Notably, the chemokine CCL5/RANTES, which acts as the ligand for CCR5, plays a crucial role in hepatic inflammation and fibrosis. CCR5 facilitates interactions among intrahepatic immune cells, promoting activation and migration of Kupffer cells and hepatic stellate cells, which, in turn, trigger inflammation and hepatic fibrosis. Consequently, inhibiting this pathway could potentially reduce the progression of fibrosis (Bradshaw et al. 2020). This is relevant in view of the fact that liver fibrosis is a process damaging lymphnodes, lymphatic function and immune-regulation, and there are similarities between the intestinal and the blood–brain barrier. Since the measurement of these markers is notably convenient and non-invasive, our observation of a reduction in liver stiffness becomes particularly significant within the context of the aforementioned hypothesis. It ultimately further supports the idea of a potential role for maraviroc therapy and demonstrates that readily accessible tools can be employed to comprehensively assess PLWH with HAND.

Putting these observations together, we should highlight the importance of following-up patients comprehensively with easy-to-use, informative and reproducible non-invasive tools that may provide important information on the patient’s status.

Several limitations should be recognized. It should be emphasised that the number of patients in both intervention and control arm is small, hence more data may be required from bigger study population observed over longer time to detect additional differences. Population was also heterogenous, as many of the enrolled subjects had comorbidities, in particular some suffered from depressive disorders (Hammond et al. 2016) and hypertension, or others being active smokers; that could partially act as confounding factors (specially on IMT), which has been already widely associated to neurocognitive decline (Calcagno et al. 2018). Moreover, a minority of patients enrolled were previously HCV-positive, which is a potential bias for liver and lipid scores calculation, a potential driver of immune-activation, and may impact on stiffness results; despite that, they all had been treated long before the enrollment and no one showed liver cirrhosis. It is still unclear if HCV eradication also eliminate the burden of disease on cognition, or if it has permanent consequences on CNS (Underwood et al. 2015). In addition, the lack of well-defined markers of immune activation and general inflammation is generally recognized. These processes can persist in patients on ART, and both have been implicated in neurocognitive impairment and HAND in general. Inclusion of more inflammatory markers such as IP-10, sCD163, CD38/DR on CD8 T cells would have aided in interpretation. Unfortunately, we could not assess these in our cohort.
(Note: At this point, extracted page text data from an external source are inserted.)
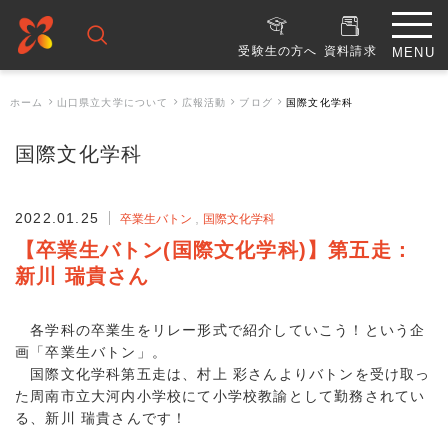
受験生の方へ
資料請求
ホーム
山口県立大学について
広報活動
ブログ
国際文化学科
国際文化学科
2022.01.25
卒業生バトン
国際文化学科
【卒業生バトン(国際文化学科)】第五走：
新川 瑞貴さん
各学科の卒業生をリレー形式で紹介していこう！という企
画「卒業生バトン」。
国際文化学科第五走は、村上 彩さんよりバトンを受け取っ
た周南市立大河内小学校にて小学校教諭として勤務されてい
る、新川 瑞貴さんです！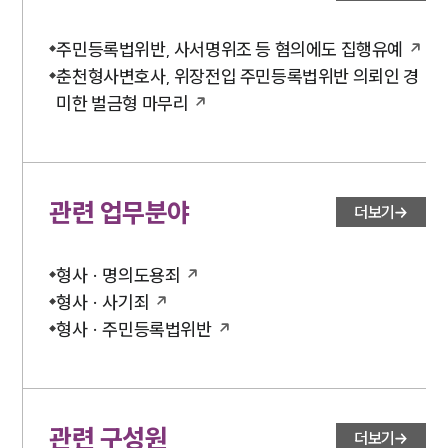
주민등록법위반, 사서명위조 등 혐의에도 집행유예
춘천형사변호사, 위장전입 주민등록법위반 의뢰인 경
미한 벌금형 마무리
관련 업무분야
더보기
형사 · 명의도용죄
형사 · 사기죄
형사 · 주민등록법위반
관련 구성원
더보기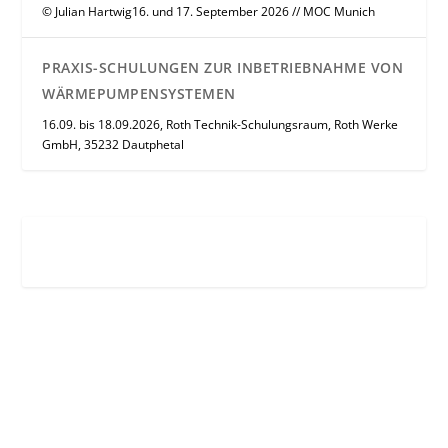
© Julian Hartwig16. und 17. September 2026 // MOC Munich
PRAXIS-SCHULUNGEN ZUR INBETRIEBNAHME VON
WÄRMEPUMPENSYSTEMEN
16.09. bis 18.09.2026, Roth Technik-Schulungsraum, Roth Werke
GmbH, 35232 Dautphetal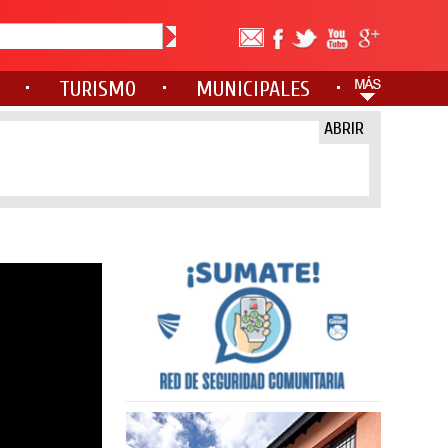
TURISMO
MUNICIPALES
ABRIR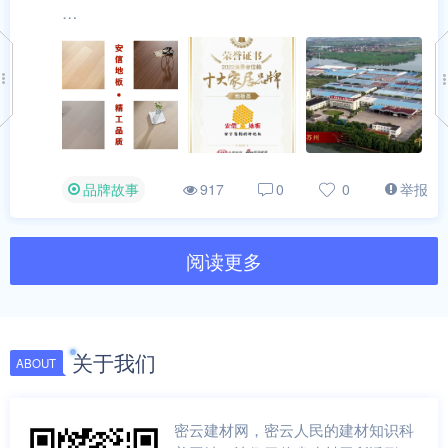
安信企业成立于1994 年，总部位于中国上海，是一家
整合木材产业链，提供全方位一体化服务的综合木制品
企业。从原材料采购，产品设计，研发以及销售流通，
安信都依托自身的企业实力和供应链进行。公司产品线
丰富，涵盖实木地板、实木地热地板、多层实木地板、
强化地板、拼花地板、户外地板、以及相关地板配套产
品线；近年来推出的全屋整木定制系列产品也受到市场
品牌故事
举报
917
0
0
的高度好评。
安信一直专注于高端实木产品，立志成为打造优·雅家整
阅读更多
木定制服务商。安信品牌和产品广受市场好评，连续10
年被评为上海市装饰装修信得过企业，被世界品牌委员
会评定为“中国500最具价值品牌”，获世界地板业工商
峰会金奖，入选儿童房装饰装修安全技术规范品牌等。
关于我们
ABOUT
安信企业以优异的产品质量和一流的铺装技术及良好的
售后服务享誉业界，多年来被政府机关、城市标志性建
密云建材网，密云人民的建材知识科
筑、重大国内工程选为地板供应商。安信为上海思南公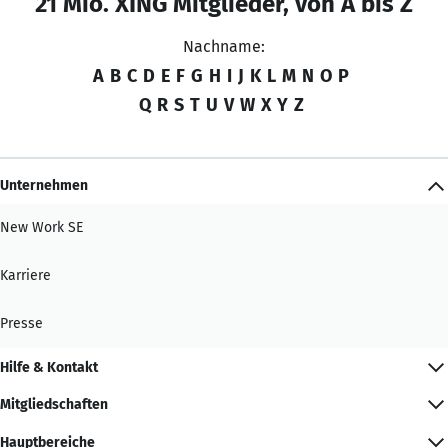
21 Mio. XING Mitglieder, von A bis Z
Nachname:
A
B
C
D
E
F
G
H
I
J
K
L
M
N
O
P
Q
R
S
T
U
V
W
X
Y
Z
Unternehmen
New Work SE
Karriere
Presse
Hilfe & Kontakt
Mitgliedschaften
Hauptbereiche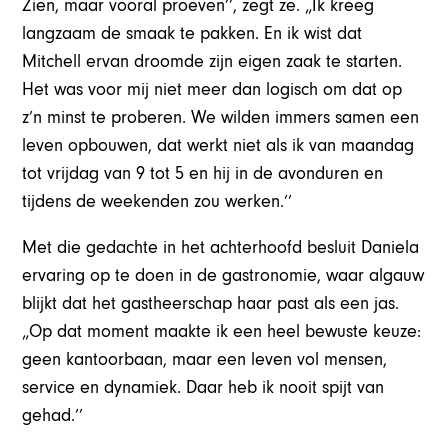
Zien, maar vooral proeven’’, zegt ze. „Ik kreeg
langzaam de smaak te pakken. En ik wist dat
Mitchell ervan droomde zijn eigen zaak te starten.
Het was voor mij niet meer dan logisch om dat op
z’n minst te proberen. We wilden immers samen een
leven opbouwen, dat werkt niet als ik van maandag
tot vrijdag van 9 tot 5 en hij in de avonduren en
tijdens de weekenden zou werken.’’
Met die gedachte in het achterhoofd besluit Daniela
ervaring op te doen in de gastronomie, waar algauw
blijkt dat het gastheerschap haar past als een jas.
„Op dat moment maakte ik een heel bewuste keuze:
geen kantoorbaan, maar een leven vol mensen,
service en dynamiek. Daar heb ik nooit spijt van
gehad.’’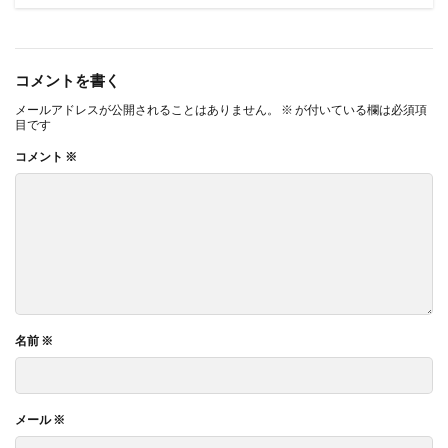
コメントを書く
メールアドレスが公開されることはありません。
※
が付いている欄は必須項
目です
コメント
※
名前
※
メール
※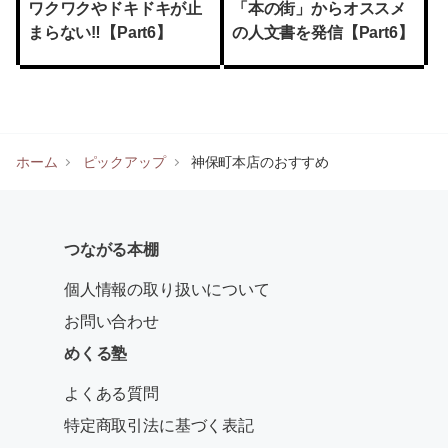
ワクワクやドキドキが止
「本の街」からオススメ
まらない‼【Part6】
の人文書を発信【Part6】
ホーム
ピックアップ
神保町本店のおすすめ
つながる本棚
個人情報の取り扱いについて
お問い合わせ
めくる塾
よくある質問
特定商取引法に基づく表記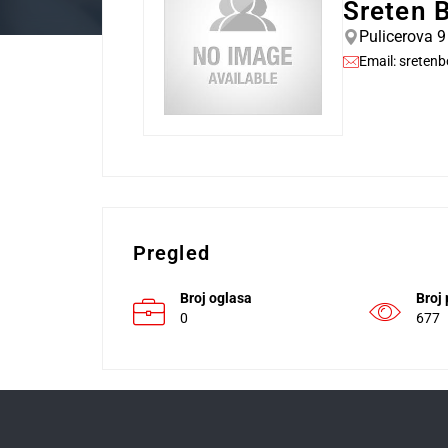
Sreten 
Pulicerova 9
Email:
sreten
Pregled
Broj oglasa
Broj
0
677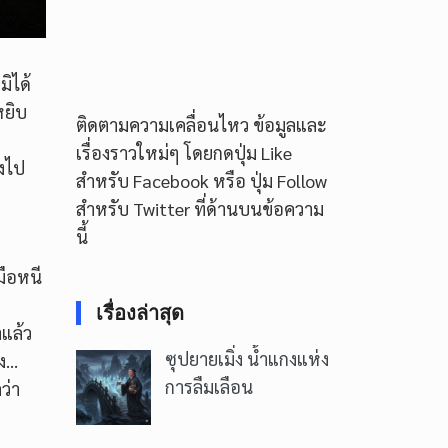
มิได้
หยิบ
ติดตามความเคลื่อนไหว ข้อมูลและ
เรื่องราวใหม่ๆ โดยกดปุ่ม Like
องไป
สำหรับ Facebook หรือ ปุ่ม Follow
สำหรับ Twitter ที่ด้านบนข้อความ
นี้
มือหนี
เรื่องล่าสุด
าแล้ว
ซุปยายเมิ่ง น้ำแกงแห่ง
่ง…
การลืมเลือน
ว่า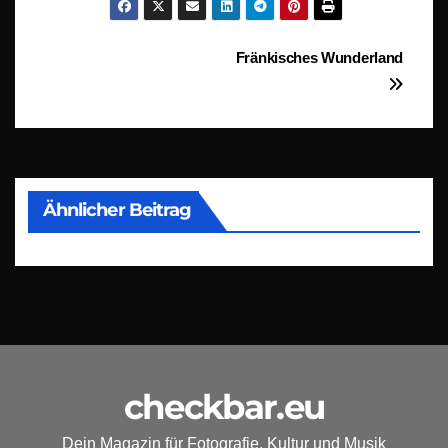
Beitragsnavigation
Fränkisches Wunderland
Ähnlicher Beitrag
checkbar.eu
Dein Magazin für Fotografie, Kultur und Musik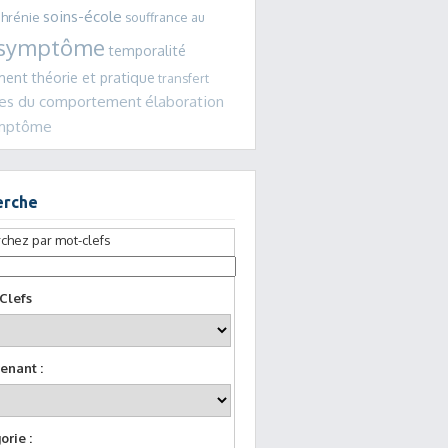
soins-école
phrénie
souffrance au
symptôme
temporalité
ment
théorie et pratique
transfert
les du comportement
élaboration
ymptôme
erche
chez par mot-clefs
Clefs
enant :
orie :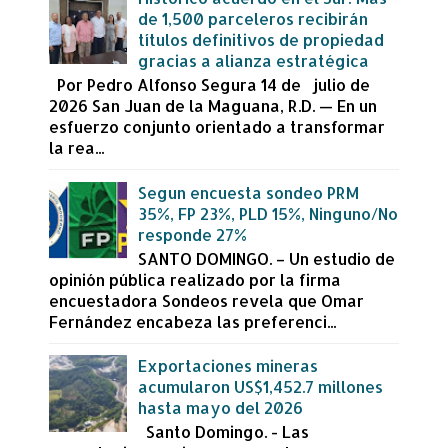
de 1,500 parceleros recibirán
títulos definitivos de propiedad
gracias a alianza estratégica
Por Pedro Alfonso Segura 14 de julio de
2026 San Juan de la Maguana, R.D. — En un
esfuerzo conjunto orientado a transformar
la rea...
Segun encuesta sondeo PRM
35%, FP 23%, PLD 15%, Ninguno/No
responde 27%
SANTO DOMINGO. – Un estudio de
opinión pública realizado por la firma
encuestadora Sondeos revela que Omar
Fernández encabeza las preferenci...
Exportaciones mineras
acumularon US$1,452.7 millones
hasta mayo del 2026
Santo Domingo. - Las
However, this study also has strengths: our cohort had demographic characteristics similar to other modern study groups and our results could therefore be extended to minimally confounded PLWH diagnosed with HAND. It is the first real life project on HAND coupling a non-invasive and invasive tools for the evaluation of neurocognitive field, with other classical non-invasive tool such as IMT and Fibroscan that have been largely validated across cohorts (Msoka et al. 2019; Lemoine et al. 2019; Valcour et al. 2016; Ciccarelli et al. 2014; Han et al. 2013). More data from the principal analysis are possibly going to elucidate the relationship between these tools and neurocognitive performances.